ODU’s Marine Engineering and Digital Shipbuilding Programs Featured at Harborfest « News @ ODU

By Joe Garvey

Students from the Old Dominion University chapter of the American Society of Naval Engineers (ASNE) presented the Marine Engineering program at Batten College of Engineering and Technology and the Digital Shipbuilding program at the Virginia Modeling, Simulation and Analysis Center (VMASC) during Harborfest weekend in Norfolk.

Three members of ODU’s ASNE Chapter competed in the ASNE-SIKA Ultimate Build-A-Boat Challenge, which took place near the Half Moon Cruise and Celebration Center in Town Point Park. Chapter President Daniel Erdogan worked with Mark Anderson, a nuclear engineer at Norfolk Shipyard and a 17-year veteran of the boat-building event, as well as a team including Bruce Thacker and Nathan Wright.

They participated in the construction portion of the event at Harborfest on Saturday. The race part was postponed due to a strong thunderstorm.

But “in the spirit of improvisation for which the Ultimate Build-A-Boat Challenge is known,” races were held the following weekend in the Back Bay area of ​​Virginia Beach, Mike D’Amato said. from HHI’s Mission Technology Division, one of the event teams. organizers. Thirteen of the 17 teams originally entered competed, including the three ODU representatives.

Among the participating teams was a team from Hampton High School Maritime Academy. Jessica Johnson, Digital Shipbuilding Program Coordinator at VMASC, sits on the academy’s advisory board and is responsible for many of its program updates to include the addition of Industry 4.0 skill sets/ 5.0, such as digital shipbuilding and modeling and simulation.

Although the races didn’t take place during Harborfest, the event was still meaningful, said Joseph Kosteczko, deputy director of ODU’s digital shipbuilding, which relies on computer data rather than paper plans. to streamline the design process and make building ships faster and more cost effective.

“The Build-a-Boat Challenge and supporting students in ODU and the K-12 program at Hampton High is part of our core mission and is a fun way to demonstrate the importance of the skills needed to be successful in the field. dynamic maritime,” he said. said.

Teams submitted their designs two weeks before the competition and received building material kits on site.
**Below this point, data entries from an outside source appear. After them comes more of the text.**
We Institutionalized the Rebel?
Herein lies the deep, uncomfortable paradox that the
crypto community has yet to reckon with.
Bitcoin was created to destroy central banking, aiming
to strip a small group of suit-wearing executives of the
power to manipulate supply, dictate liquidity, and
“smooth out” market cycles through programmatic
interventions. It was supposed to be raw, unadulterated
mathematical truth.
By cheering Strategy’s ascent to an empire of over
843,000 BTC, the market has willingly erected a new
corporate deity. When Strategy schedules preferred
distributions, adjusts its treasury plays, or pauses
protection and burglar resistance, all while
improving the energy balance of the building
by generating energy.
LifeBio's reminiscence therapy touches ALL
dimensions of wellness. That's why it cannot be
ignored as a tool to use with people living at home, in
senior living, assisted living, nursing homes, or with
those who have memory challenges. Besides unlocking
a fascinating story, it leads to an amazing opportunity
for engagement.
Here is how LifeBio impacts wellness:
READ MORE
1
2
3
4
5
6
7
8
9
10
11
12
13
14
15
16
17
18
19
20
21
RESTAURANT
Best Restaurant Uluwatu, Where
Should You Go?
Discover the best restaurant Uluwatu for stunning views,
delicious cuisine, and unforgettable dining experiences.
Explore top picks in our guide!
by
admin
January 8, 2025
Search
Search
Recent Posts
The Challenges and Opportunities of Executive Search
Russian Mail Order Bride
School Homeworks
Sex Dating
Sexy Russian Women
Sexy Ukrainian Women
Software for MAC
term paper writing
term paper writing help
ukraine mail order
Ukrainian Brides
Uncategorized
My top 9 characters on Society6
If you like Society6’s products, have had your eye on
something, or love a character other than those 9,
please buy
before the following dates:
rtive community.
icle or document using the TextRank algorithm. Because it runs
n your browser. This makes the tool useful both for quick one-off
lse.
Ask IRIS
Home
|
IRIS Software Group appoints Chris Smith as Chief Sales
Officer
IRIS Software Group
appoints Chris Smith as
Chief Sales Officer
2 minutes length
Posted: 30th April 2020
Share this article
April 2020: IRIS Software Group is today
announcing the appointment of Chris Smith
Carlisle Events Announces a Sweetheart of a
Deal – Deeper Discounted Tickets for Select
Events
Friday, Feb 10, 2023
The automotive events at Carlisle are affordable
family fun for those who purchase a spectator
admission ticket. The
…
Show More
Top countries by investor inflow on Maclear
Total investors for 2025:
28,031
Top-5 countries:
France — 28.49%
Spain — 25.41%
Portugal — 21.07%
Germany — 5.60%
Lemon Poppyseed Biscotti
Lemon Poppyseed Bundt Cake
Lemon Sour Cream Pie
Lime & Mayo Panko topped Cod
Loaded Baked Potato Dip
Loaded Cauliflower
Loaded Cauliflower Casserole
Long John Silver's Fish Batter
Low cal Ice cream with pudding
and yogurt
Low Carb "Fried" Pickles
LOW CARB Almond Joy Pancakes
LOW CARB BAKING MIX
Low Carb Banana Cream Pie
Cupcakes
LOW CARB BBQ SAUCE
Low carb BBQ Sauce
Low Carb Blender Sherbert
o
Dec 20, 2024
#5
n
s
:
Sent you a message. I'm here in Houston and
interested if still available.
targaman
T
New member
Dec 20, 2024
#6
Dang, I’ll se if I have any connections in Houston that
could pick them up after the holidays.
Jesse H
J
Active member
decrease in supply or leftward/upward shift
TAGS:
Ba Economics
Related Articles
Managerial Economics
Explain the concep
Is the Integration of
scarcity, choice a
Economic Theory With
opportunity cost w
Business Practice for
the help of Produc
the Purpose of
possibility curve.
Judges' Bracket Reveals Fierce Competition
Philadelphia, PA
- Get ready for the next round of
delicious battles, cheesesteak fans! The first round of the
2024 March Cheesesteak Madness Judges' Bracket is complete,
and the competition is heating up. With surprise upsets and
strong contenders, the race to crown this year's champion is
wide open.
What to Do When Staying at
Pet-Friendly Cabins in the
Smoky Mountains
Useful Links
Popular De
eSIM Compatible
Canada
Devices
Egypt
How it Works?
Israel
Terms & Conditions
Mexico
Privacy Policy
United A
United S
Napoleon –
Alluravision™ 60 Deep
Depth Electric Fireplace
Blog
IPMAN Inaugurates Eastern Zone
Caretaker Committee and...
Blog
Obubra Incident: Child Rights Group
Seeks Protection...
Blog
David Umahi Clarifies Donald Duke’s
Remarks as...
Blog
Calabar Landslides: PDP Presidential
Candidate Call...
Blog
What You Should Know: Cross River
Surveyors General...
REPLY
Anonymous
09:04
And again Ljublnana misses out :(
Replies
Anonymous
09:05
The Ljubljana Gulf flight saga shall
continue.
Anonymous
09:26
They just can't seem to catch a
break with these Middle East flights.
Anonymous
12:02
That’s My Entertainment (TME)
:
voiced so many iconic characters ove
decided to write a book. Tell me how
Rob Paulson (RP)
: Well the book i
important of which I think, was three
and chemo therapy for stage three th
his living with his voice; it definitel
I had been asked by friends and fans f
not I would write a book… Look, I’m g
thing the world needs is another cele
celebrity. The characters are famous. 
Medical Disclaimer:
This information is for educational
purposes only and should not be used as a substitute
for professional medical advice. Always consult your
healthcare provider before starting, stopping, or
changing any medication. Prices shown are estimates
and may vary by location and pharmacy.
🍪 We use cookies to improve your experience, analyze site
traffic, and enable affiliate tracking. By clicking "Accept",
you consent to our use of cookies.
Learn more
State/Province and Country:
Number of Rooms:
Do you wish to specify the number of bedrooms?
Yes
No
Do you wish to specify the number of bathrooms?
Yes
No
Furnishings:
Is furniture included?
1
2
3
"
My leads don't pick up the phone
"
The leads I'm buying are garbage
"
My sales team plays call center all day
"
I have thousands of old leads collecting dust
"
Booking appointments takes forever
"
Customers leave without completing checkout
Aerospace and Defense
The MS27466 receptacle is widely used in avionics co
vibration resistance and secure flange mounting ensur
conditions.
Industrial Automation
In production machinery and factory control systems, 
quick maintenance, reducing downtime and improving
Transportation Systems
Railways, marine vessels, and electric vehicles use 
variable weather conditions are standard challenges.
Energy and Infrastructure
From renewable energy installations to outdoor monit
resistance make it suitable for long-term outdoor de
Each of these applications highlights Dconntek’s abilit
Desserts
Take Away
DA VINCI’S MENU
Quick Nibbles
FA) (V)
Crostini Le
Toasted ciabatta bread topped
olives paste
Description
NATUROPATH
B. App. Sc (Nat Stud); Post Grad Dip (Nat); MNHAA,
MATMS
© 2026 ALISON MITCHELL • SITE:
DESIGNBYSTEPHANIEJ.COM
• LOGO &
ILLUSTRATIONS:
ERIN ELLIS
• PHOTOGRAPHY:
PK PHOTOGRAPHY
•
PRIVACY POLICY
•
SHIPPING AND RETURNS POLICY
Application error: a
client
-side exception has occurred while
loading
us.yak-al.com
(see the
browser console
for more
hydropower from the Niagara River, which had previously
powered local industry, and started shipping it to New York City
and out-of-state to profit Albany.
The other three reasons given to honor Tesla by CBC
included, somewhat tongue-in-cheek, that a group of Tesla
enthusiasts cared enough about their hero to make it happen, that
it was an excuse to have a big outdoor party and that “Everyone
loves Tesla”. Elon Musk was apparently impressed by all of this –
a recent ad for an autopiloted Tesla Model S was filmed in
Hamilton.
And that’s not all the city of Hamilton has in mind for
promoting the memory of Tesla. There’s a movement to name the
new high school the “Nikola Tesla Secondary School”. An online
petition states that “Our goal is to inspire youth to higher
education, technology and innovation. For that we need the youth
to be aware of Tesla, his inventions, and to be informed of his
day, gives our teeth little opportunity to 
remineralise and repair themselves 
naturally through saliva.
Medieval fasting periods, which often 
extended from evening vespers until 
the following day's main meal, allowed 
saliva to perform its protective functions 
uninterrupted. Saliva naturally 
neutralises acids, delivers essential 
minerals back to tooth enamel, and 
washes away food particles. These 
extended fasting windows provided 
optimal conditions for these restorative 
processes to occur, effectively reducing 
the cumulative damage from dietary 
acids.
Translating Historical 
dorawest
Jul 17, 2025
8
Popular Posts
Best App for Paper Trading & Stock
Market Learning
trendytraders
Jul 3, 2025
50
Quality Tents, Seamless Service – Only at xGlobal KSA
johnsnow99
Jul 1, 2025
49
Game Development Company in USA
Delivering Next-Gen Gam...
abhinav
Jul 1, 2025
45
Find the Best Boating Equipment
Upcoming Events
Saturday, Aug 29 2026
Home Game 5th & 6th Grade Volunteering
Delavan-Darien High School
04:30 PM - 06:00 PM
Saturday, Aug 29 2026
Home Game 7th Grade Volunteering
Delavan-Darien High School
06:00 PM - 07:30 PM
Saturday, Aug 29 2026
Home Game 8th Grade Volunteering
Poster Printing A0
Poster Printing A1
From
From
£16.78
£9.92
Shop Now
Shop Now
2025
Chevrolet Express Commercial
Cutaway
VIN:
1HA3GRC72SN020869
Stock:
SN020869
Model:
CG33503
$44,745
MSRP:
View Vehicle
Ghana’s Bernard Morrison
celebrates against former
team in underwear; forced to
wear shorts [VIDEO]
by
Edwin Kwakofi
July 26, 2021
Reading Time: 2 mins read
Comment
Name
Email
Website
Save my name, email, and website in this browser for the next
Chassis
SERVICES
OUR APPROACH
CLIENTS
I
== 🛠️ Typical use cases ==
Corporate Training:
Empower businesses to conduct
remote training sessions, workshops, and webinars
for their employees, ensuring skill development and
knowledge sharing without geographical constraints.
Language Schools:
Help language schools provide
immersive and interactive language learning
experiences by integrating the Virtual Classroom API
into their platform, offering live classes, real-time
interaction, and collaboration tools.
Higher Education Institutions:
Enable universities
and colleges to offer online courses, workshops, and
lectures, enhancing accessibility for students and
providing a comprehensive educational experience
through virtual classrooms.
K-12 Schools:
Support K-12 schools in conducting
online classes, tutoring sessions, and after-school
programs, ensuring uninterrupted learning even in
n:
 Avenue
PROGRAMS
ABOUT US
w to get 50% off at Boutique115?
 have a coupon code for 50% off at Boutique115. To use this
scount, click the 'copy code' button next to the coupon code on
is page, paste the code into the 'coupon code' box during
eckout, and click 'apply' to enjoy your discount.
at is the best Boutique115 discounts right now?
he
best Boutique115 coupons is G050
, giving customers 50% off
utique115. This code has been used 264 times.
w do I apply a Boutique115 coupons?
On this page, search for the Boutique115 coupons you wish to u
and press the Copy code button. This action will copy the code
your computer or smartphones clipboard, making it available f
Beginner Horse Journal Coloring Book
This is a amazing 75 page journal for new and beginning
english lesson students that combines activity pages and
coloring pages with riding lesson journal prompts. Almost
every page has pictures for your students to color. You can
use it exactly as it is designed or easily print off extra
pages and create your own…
ODU’s Batten College of Engineering and Technology and VMASC’s Digital Shipbuilding Program were among the co-sponsors of the event, along with many local maritime industry partners. Net proceeds go to fund ASNE’s mission areas in promoting the naval engineering, shipbuilding and ship repair industry, which also includes funding for engineering scholarships and programs STEM. The donors also covered all the costs of the teams’ participation in the event.

ASNE was founded in 1888 to promote research and development of new steam propulsion technology and new materials applied to warships.

ODU’s Department of Engineering Technology, home to the marine engineering major, was associated with the ASNE chapter of ODU, founded in 2004 by Tony Dean. He serves as a chapter advisor and is also a leader of the marine engineering honors minor at ODU.

“We are very excited here at ODU to nurture a new generation of future engineers who can join the industry which is currently experiencing significant skills shortages due to an aging workforce,” said Vukica Jovanović, President from the engineering technologies department. “These students and their problem-solving abilities will strengthen our local naval and maritime industry and, therefore, our region.”

VMASC’s Digital Shipbuilding Program was founded in 2018 through a Virginia Growth and Opportunity grant that established the Virginia Digital Shipbuilding Workforce Program. Kosteczko was the program’s first recruit. It now has seven employees and could grow to 10 by the end of 2022.

The project has received nearly $8 million in research grants and has developed 29 digital shipbuilding/marine-related STEM curricula and curricula, which have been used to strengthen the maritime industrial base in Hampton Roads, Virginia. and throughout the country. Through these efforts, in 2019, then-President John R. Broderick announced a partnership that created the Newport News Shipbuilding and Huntington Ingalls Industries Scholars program, which allows 10 and 20 ODU students studying shipbuilding digital to receive scholarships of up to $5,000 per semester.

“We at Digital Shipbuilding are delighted to join our fellow ODU teammates in the Engineering Technology Department, ASNE and industry partners to support and promote the future workforce of the maritime industry. “, said Kosteczko. “The primary goal when creating Digital Shipbuilding was to act as a collaborative catalyst to propel the marine industry into the future through research and workforce development.”